The Grain Orientation in Wood Countertops for Kitchens 


wood countertops for kitchensAs you look at the various different kinds of styles available in wood countertops for kitchens, you have likely been focusing on the   different types of stains, natural colors, and edges, but what you may not have realized is that one of the major elements that contributes to the appearance of these kitchen counters is the grain orientation.  In fact, the grain orientation in wood countertops for kitchens also plays an important role in the durability and functionality of the surface, too.  

Therefore, as you shop around for counters in maple, walnut, mahogany, or any other type of wooden surface, you should have a look at the different grain orientation descriptions to ensure that you will be installing the type of  counter that you want in your home.  There are three different positions for the wood that you will find in wood countertops for kitchens, which are: face grain (also known as plank grain), edge grain, and end grain.

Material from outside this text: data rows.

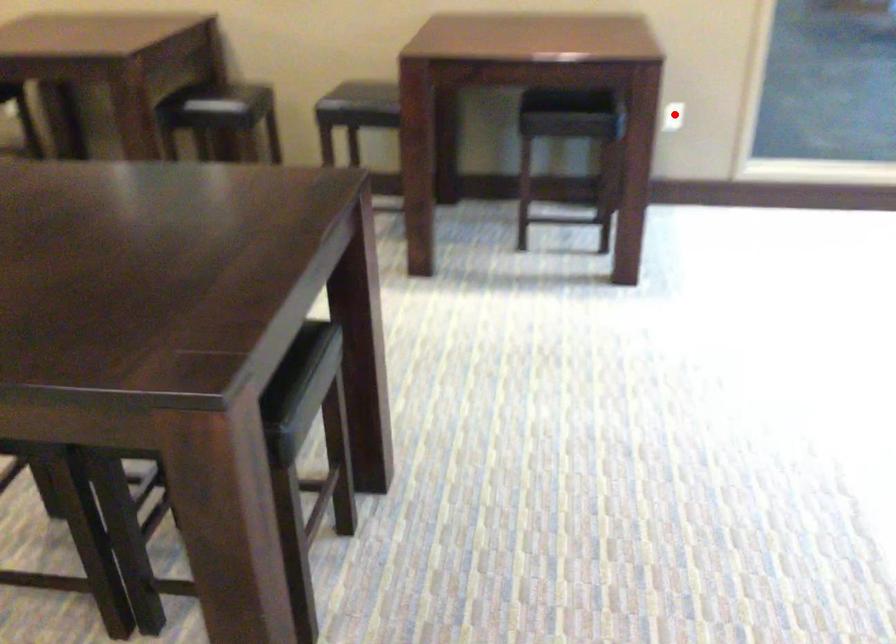
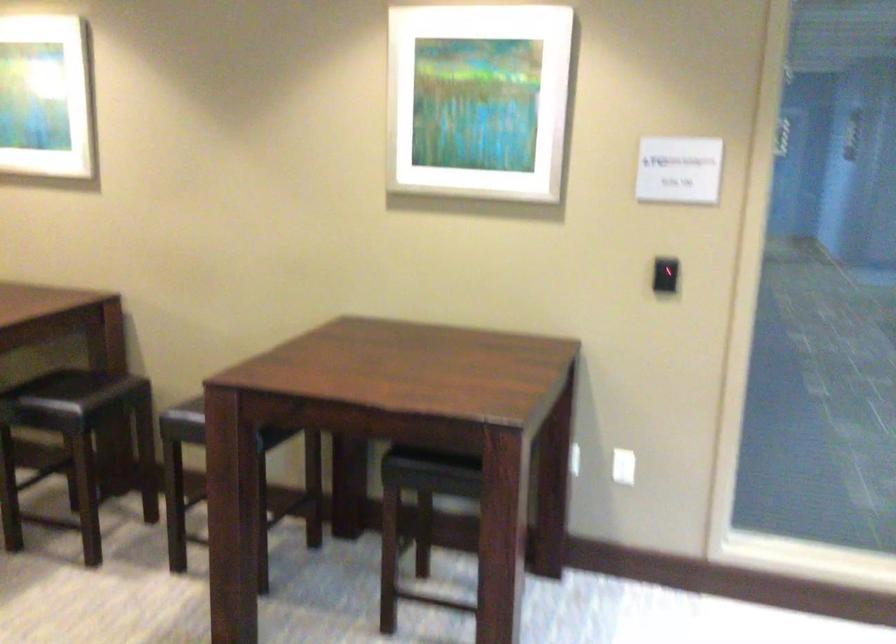
Question: I am providing you with two images of the same scene from different viewpoints. Given a red point in image1, look at the same physical point in image2. Is it:

Choices:
 (A) Closer to the viewpoint
 (B) Farther from the viewpoint

Answer: (A)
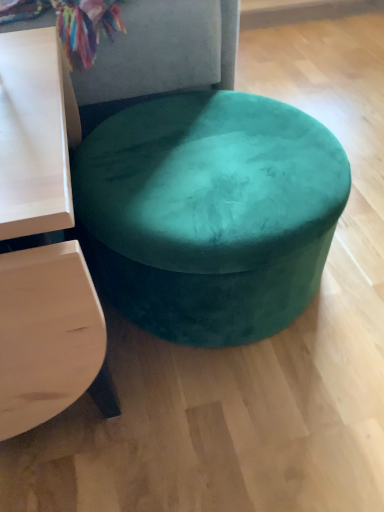
The height and width of the screenshot is (512, 384). What do you see at coordinates (210, 213) in the screenshot?
I see `teal velvet ottoman at center` at bounding box center [210, 213].

You are a GUI agent. You are given a task and a screenshot of the screen. Output one action in this format:
    pyautogui.click(x=<x>, y=<y>)
    Task: Click on the teal velvet ottoman at center
    The width and height of the screenshot is (384, 512).
    Given the screenshot: What is the action you would take?
    pyautogui.click(x=210, y=213)

The image size is (384, 512). Describe the element at coordinates (46, 334) in the screenshot. I see `matte white table at left` at that location.

You are a GUI agent. You are given a task and a screenshot of the screen. Output one action in this format:
    pyautogui.click(x=<x>, y=<y>)
    Task: Click on the matte white table at left
    The height and width of the screenshot is (512, 384).
    Given the screenshot: What is the action you would take?
    pyautogui.click(x=46, y=334)

Identify the location of teal velvet ottoman at center. Image resolution: width=384 pixels, height=512 pixels. (210, 213).

Between teal velvet ottoman at center and matte white table at left, which one appears on the right side from the viewer's perspective?

From the viewer's perspective, teal velvet ottoman at center appears more on the right side.

Between teal velvet ottoman at center and matte white table at left, which one is positioned behind?

teal velvet ottoman at center is further from the camera.

Does point (265, 229) come closer to viewer compared to point (11, 428)?

No, it is not.

From the picture: From the image's perspective, is teal velvet ottoman at center under matte white table at left?

No, from the image's perspective, teal velvet ottoman at center is not beneath matte white table at left.

From a real-world perspective, who is located higher, teal velvet ottoman at center or matte white table at left?

From a 3D spatial view, matte white table at left is above.

Does teal velvet ottoman at center have a greater width compared to matte white table at left?

In fact, teal velvet ottoman at center might be narrower than matte white table at left.

Considering the relative sizes of teal velvet ottoman at center and matte white table at left in the image provided, is teal velvet ottoman at center shorter than matte white table at left?

Correct, teal velvet ottoman at center is not as tall as matte white table at left.

Which of these two, teal velvet ottoman at center or matte white table at left, is smaller?

Smaller between the two is matte white table at left.

Would you say teal velvet ottoman at center contains matte white table at left?

No.

Is there a large distance between teal velvet ottoman at center and matte white table at left?

They are positioned close to each other.

Is teal velvet ottoman at center oriented towards matte white table at left?

No, teal velvet ottoman at center is not oriented towards matte white table at left.

How many degrees apart are the facing directions of teal velvet ottoman at center and matte white table at left?

teal velvet ottoman at center and matte white table at left are facing 0.000745 degrees away from each other.

Find the location of `table that is on the left side of teal velvet ottoman at center`. table that is on the left side of teal velvet ottoman at center is located at coordinates (46, 334).

Which is more to the right, matte white table at left or teal velvet ottoman at center?

teal velvet ottoman at center.

Considering the positions of objects matte white table at left and teal velvet ottoman at center in the image provided, who is behind, matte white table at left or teal velvet ottoman at center?

teal velvet ottoman at center is further from the camera.

Is point (37, 226) positioned before point (246, 134)?

That is True.

From the image's perspective, is matte white table at left on teal velvet ottoman at center?

No.

From a real-world perspective, who is located lower, matte white table at left or teal velvet ottoman at center?

teal velvet ottoman at center is physically lower.

Can you confirm if matte white table at left is wider than teal velvet ottoman at center?

Yes, matte white table at left is wider than teal velvet ottoman at center.

Between matte white table at left and teal velvet ottoman at center, which one has more height?

matte white table at left.

Considering the sizes of matte white table at left and teal velvet ottoman at center in the image, is matte white table at left bigger or smaller than teal velvet ottoman at center?

Clearly, matte white table at left is smaller in size than teal velvet ottoman at center.

Is matte white table at left not within teal velvet ottoman at center?

Yes, matte white table at left is outside of teal velvet ottoman at center.

Is matte white table at left in contact with teal velvet ottoman at center?

They are not placed beside each other.

Could you tell me if matte white table at left is facing teal velvet ottoman at center?

No, matte white table at left is not turned towards teal velvet ottoman at center.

Face grain wood countertops for kitchens

Face grain is usually used in wood countertops for kitchens because of its decorative appeal.  The position of the planks allows the largest amount of the grain of the wood to be revealed, showing off the true beauty and richness of the material.  To make face grain wood countertops for kitchens, wooden planks are placed together, side by side, and glued that way, so that the widest side (i.e., when cut planks are laid flattest) will be the counter’s surface.  This grain orientation is ideal for wood countertops for kitchens that are primarily decorative or that will be used only mildly.  Due to their positioning, they are usually the softest among the three grain orientations, which means that they are the easiest to dent or mark.

Edge grain wood countertops for kitchens

Edge grain is used in wood countertops for kitchens because of its high durability.  It is formed as a counter surface by placing the plank edges – known as the staves – upright, so that the flat, wide parts of the boards are glued together.  In other words, these are the long side edges of the planks. The result is wood countertops for kitchens with much more strength and resistance to dents and marking, making it an ideal choice for a work surface such as a food preparation area.

End grain wood countertops for kitchens

End grain wood countertops for kitchens are another kind of surface that is durable and well suited to being a work or food prep area, as it has a similar nature to the edge grain counters.  In this instance, though, to make these wood countertops for kitchens, the planks stand upright with their widest flat surfaces glued together.  In other words, these are the short top/bottom ends of  cut planks. These surfaces are the least common among wood countertops for kitchens, as they are more likely to be used as butcher block countertops or to make cutting boards.  That said, they are used on occasion as they can also be arranged in a number of different patterns that are appealing as kitchen surfaces.

Depending on the purpose of your wood countertops for kitchens and the style you are seeking for your kitchen, the grain orientation can play an important role in achieving those goals.